Rule 5.1.Challenge to Validity or Constitutionality of a District of Columbia Statute, Order, Regulation, or Enactment—Constitutional Challenge to a Federal or State Statute—Notice, Certification, and Intervention
Group II: Commencing an Action; Service of Process, Pleadings, Motions, and Orders · Last amended 2017 · Last verified July 14, 2026
Full Text of Rule 5.1
Comment
This rule adopts, with certain modifications and additions, the corresponding federal rule, which was adopted in 2006. Consistent with the approach taken by the federal rules, the current rule moves requirements to Rule 5.1 from Rule 24(c), which addresses the criteria and procedures for intervention.
The rule adds a notification provision for acts, orders, regulations, or enactments exclusively applicable to the District of Columbia so that the court will follow as nearly as possible the notification procedure prescribed for courts of the United States in 28 U.S.C. § 2403. In order to assist the court in fulfilling its notification responsibilities under this section, the rule requires an alerting inscription on every pleading the filing of which makes such notification necessary.
The District of Columbia Self-Government and Governmental Reorganization Act of 1973, Public Law 93-198 (also known as the District of Columbia Home Rule Act), is reported primarily at D.C. Code §§ 1-201.01 to -207.71 (2016 Repl.). Individual sections of the Act are codified throughout the D.C. Code, and a listing of those sections and references to their counterparts in the D.C. Code can be found in the Disposition Table in Volume 23 (Tables) of the 2012 Replacement Edition of the D.C. Code, pp. 323-25.
Plain-English Summary
A court should not strike down a law without giving the government that passed it a chance to defend it. Rule 5.1 builds that safeguard into ordinary civil litigation. If a pleading, motion, or other paper puts the constitutionality of a federal or state statute in question, or challenges a District of Columbia statute, order, regulation, or other enactment under the D.C. Home Rule Act, the party raising the challenge must promptly file a notice identifying the question and the paper that raises it — but only when the government whose law is at stake is not already a party to the case in its own right. The same party must serve that notice on the relevant attorney general: the U.S. Attorney General for a federal statute, the D.C. Attorney General for a District law, or the state attorney general for a state statute, by certified or registered mail or to an address the attorney general has designated for this purpose.

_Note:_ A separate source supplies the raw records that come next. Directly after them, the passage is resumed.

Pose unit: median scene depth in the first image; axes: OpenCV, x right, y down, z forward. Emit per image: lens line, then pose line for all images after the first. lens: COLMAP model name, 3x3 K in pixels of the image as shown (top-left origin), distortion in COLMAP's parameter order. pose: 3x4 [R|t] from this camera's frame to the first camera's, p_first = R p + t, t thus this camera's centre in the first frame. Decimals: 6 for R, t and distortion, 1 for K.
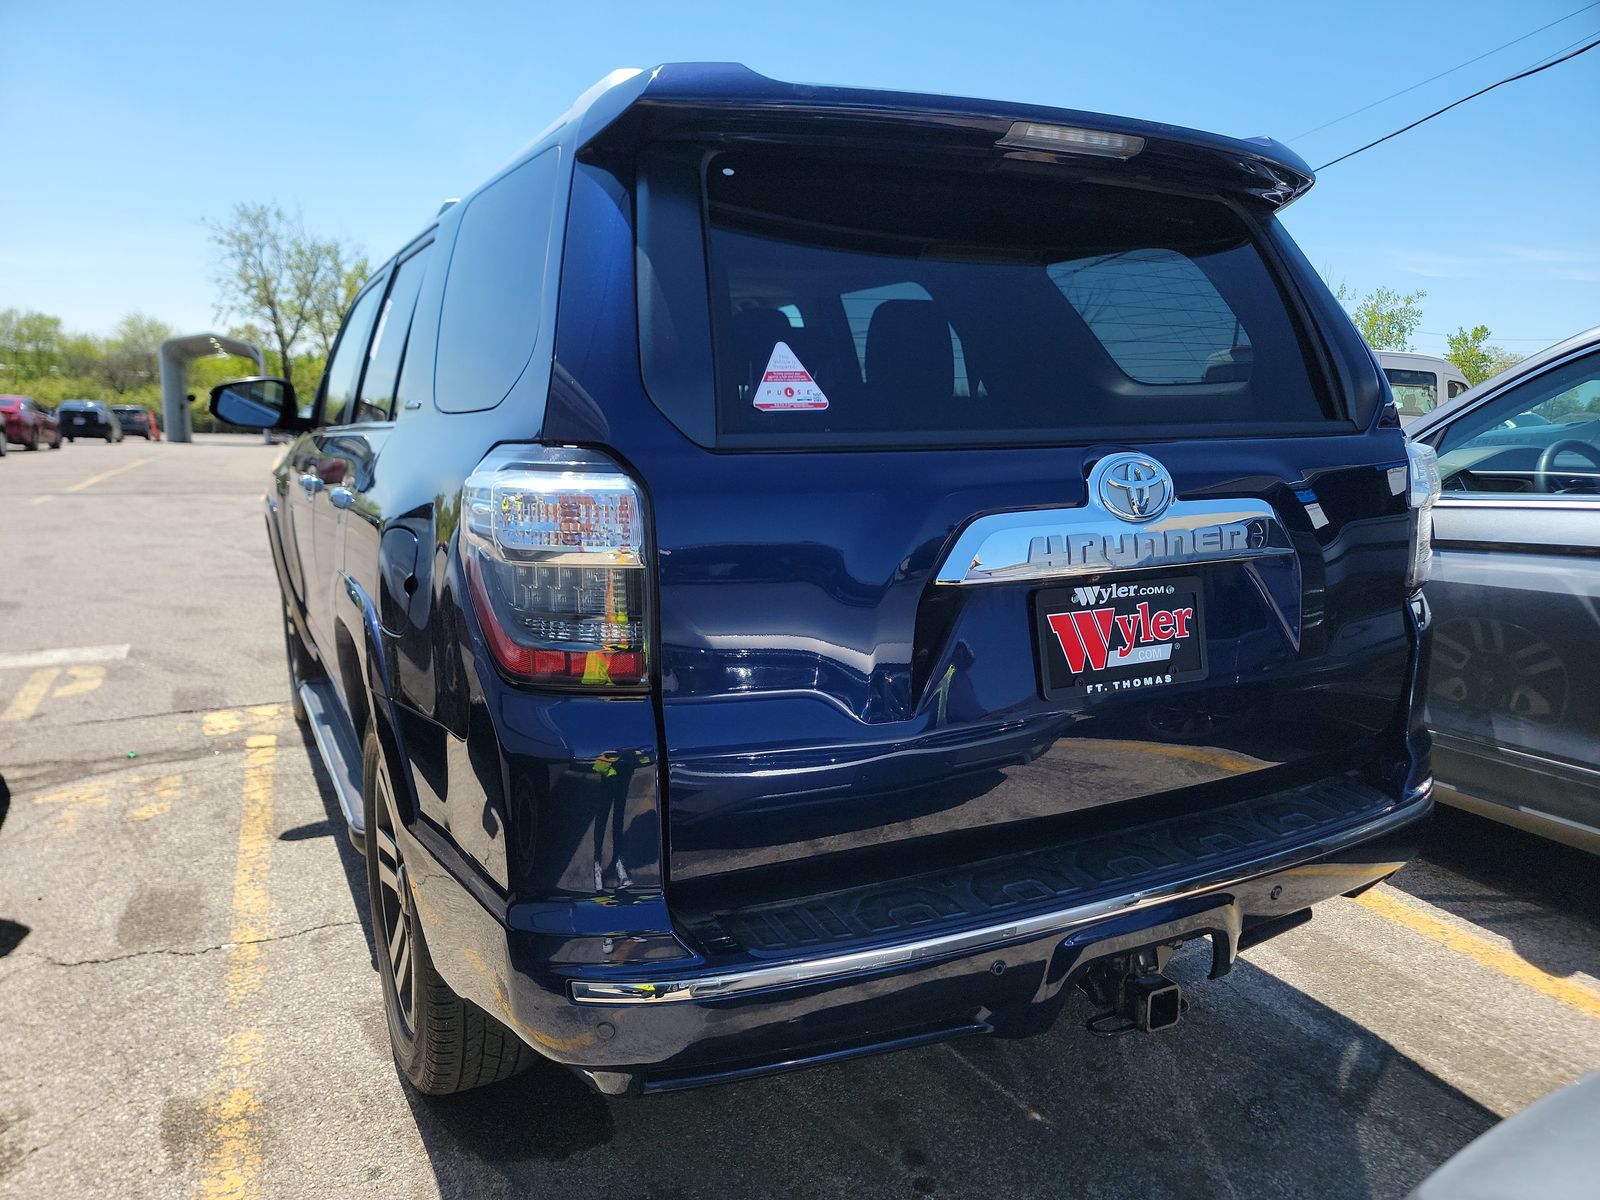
lens RADIAL K [[1121.7, 0, 790.2], [0, 1121.7, 616.0], [0, 0, 1]] dist [0.071068, -0.068708]
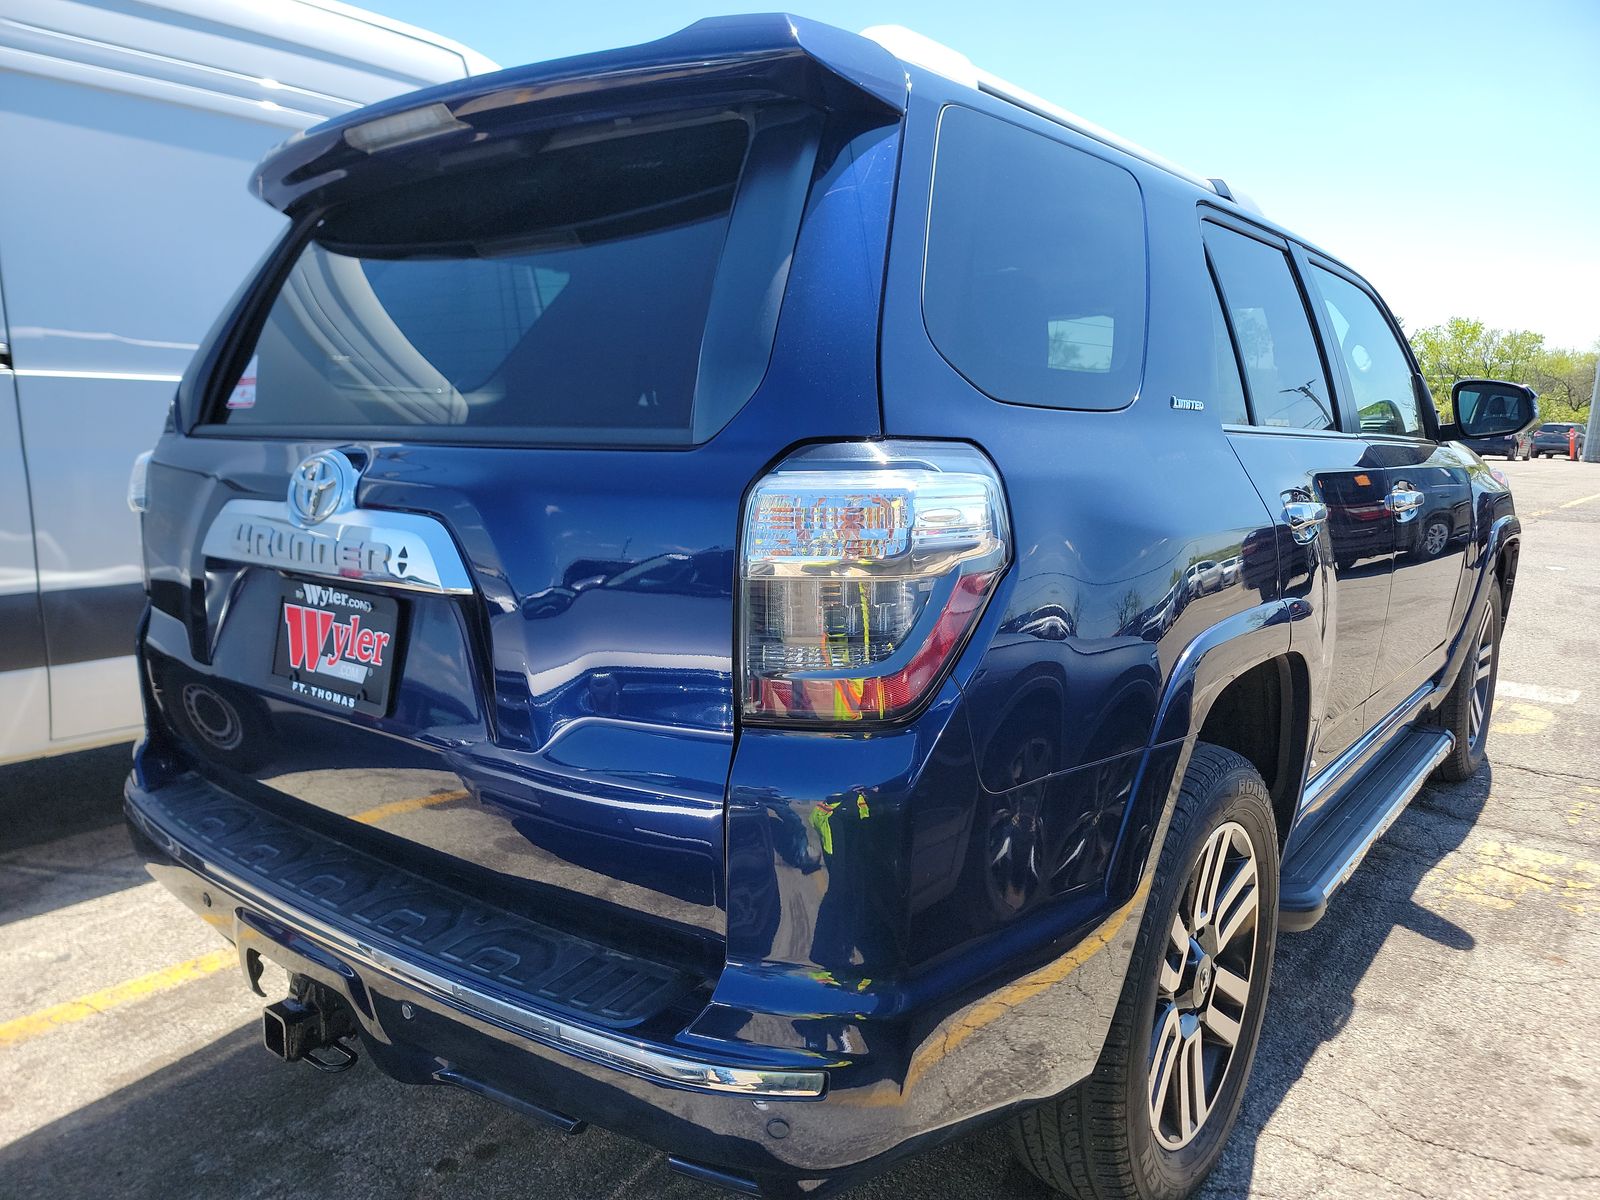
lens RADIAL K [[1121.7, 0, 790.2], [0, 1121.7, 616.0], [0, 0, 1]] dist [0.071068, -0.068708]
pose [[0.399556, 0.154396, -0.903613, 0.988040], [-0.167944, 0.981360, 0.093420, -0.120630], [0.901193, 0.114430, 0.418038, 0.715672]]
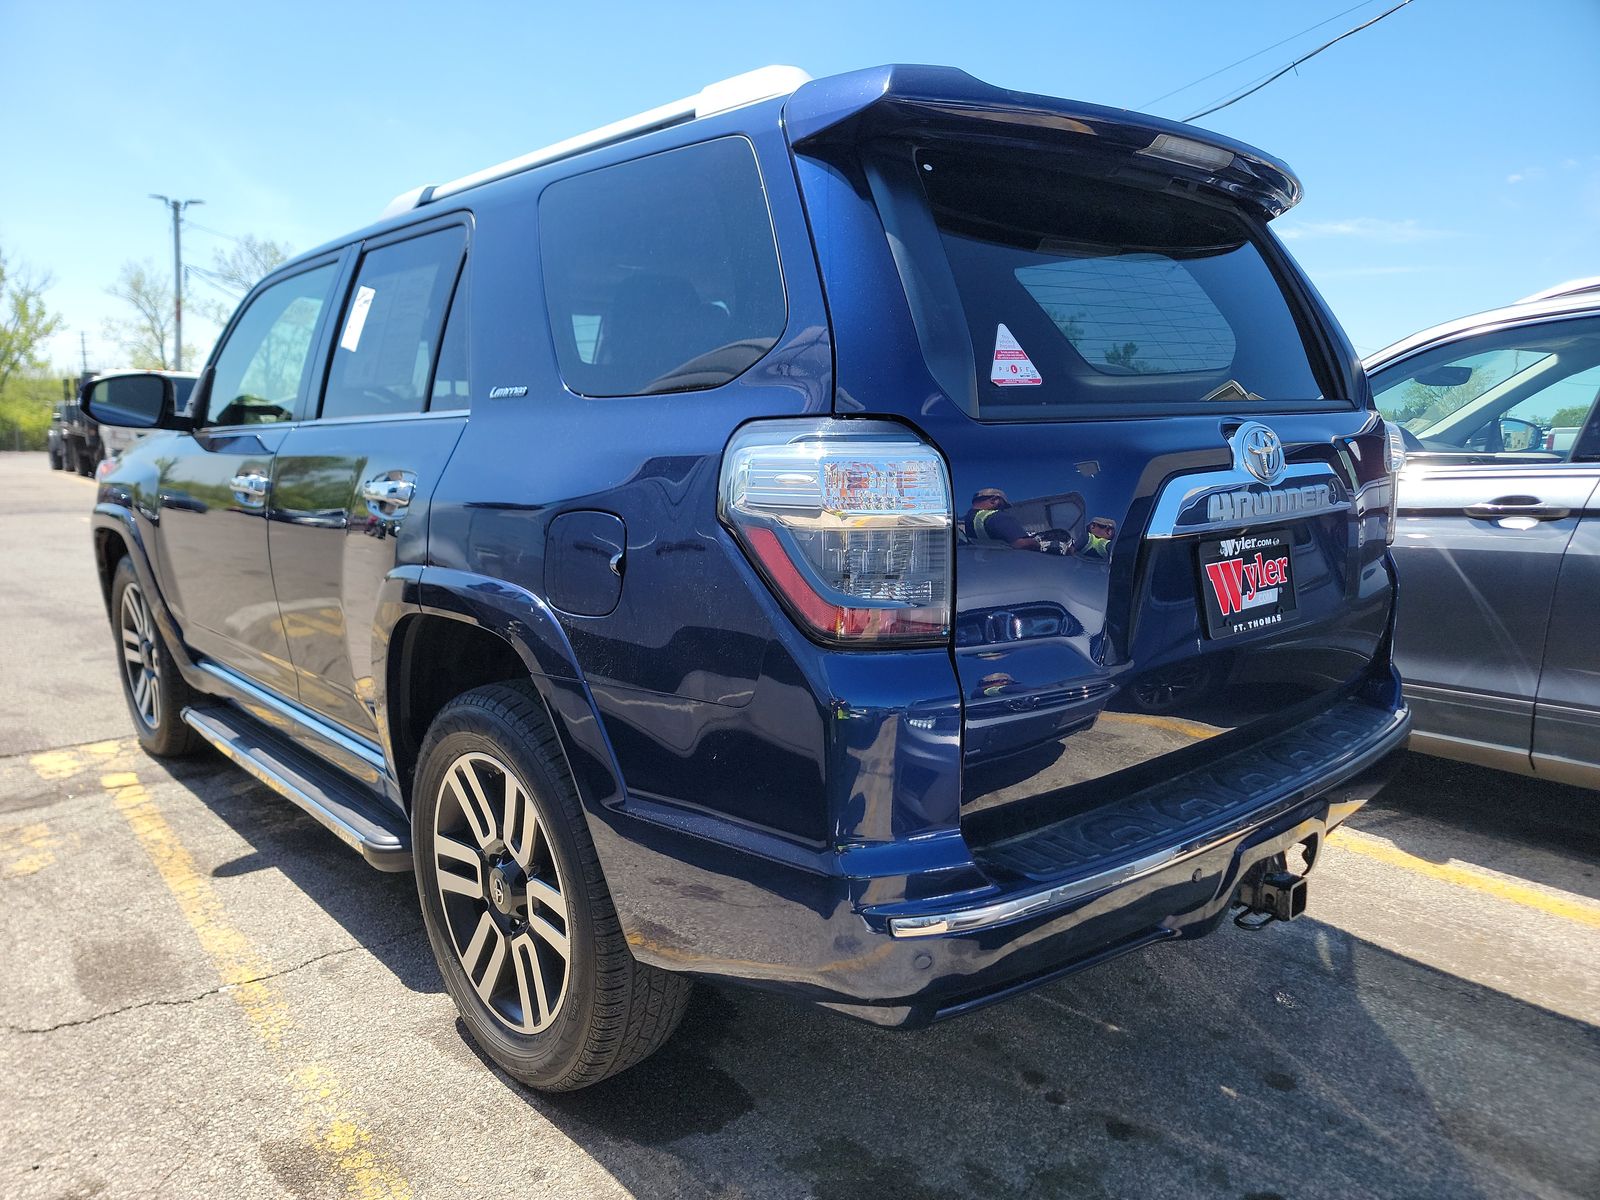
lens RADIAL K [[1121.7, 0, 790.2], [0, 1121.7, 616.0], [0, 0, 1]] dist [0.071068, -0.068708]
pose [[0.967593, -0.052604, 0.246975, -0.339272], [0.054380, 0.998520, -0.000373, 0.020344], [-0.246590, 0.013791, 0.969022, -0.005670]]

Once notice is filed, Rule 5.1(b) puts a matching duty on the court: it must certify the challenge to that same attorney general. From there, the clock in Rule 5.1(c) starts running — the attorney general has 60 days to intervene, counting from whichever comes first, the notice or the court's certification. The rule gives the court some room to act during that window: it may reject the constitutional challenge outright, but it cannot enter a final judgment holding the law unconstitutional or otherwise invalid until the 60 days run or the attorney general has had a real chance to weigh in.
Rule 5.1(d) closes with a practical protection for the party raising the challenge. Missing the notice requirement, or the court missing its certification duty, does not forfeit a claim or defense that was otherwise raised in time. The rule is about giving government notice of a constitutional fight, not about punishing a litigant for an administrative slip.
Frequently Asked Questions
When do I have to file a notice under Rule 5.1?
You must file it promptly whenever your pleading, motion, or other paper puts in question the constitutionality of a federal or state statute, or challenges a District of Columbia statute, order, regulation, or enactment under the Home Rule Act — but only in the specific circumstances Rule 5.1(a) describes, most notably when the government whose law you are challenging is not already a party to the case.
Who gets served with the notice?
It depends on whose law is at issue. A federal statute goes to the Attorney General of the United States, a District of Columbia statute, order, regulation, or enactment goes to the Attorney General of the District of Columbia, and a state statute goes to that state's attorney general. Rule 5.1(a)(2) allows service by certified or registered mail or to an electronic address the attorney general has designated for this purpose.
How long does the attorney general have to intervene?
Rule 5.1(c) gives the attorney general 60 days to intervene, measured from whichever happens first: the filing of the notice or the court's certification of the challenge. The court can allow more time if it chooses.
Can the court strike down the statute before the attorney general weighs in?
Not entirely. Rule 5.1(c) lets the court reject the constitutional challenge before the 60 days run, but it bars the court from entering a final judgment that holds the statute, order, regulation, or other enactment unconstitutional or otherwise invalid until that window has closed.
What happens if I forget to file the Rule 5.1 notice — do I lose my case?
No. Rule 5.1(d) states that a party's failure to file and serve the notice, or the court's failure to certify, does not forfeit a claim or defense that was otherwise timely asserted. The notice requirement exists to alert the government, not to trap the litigant.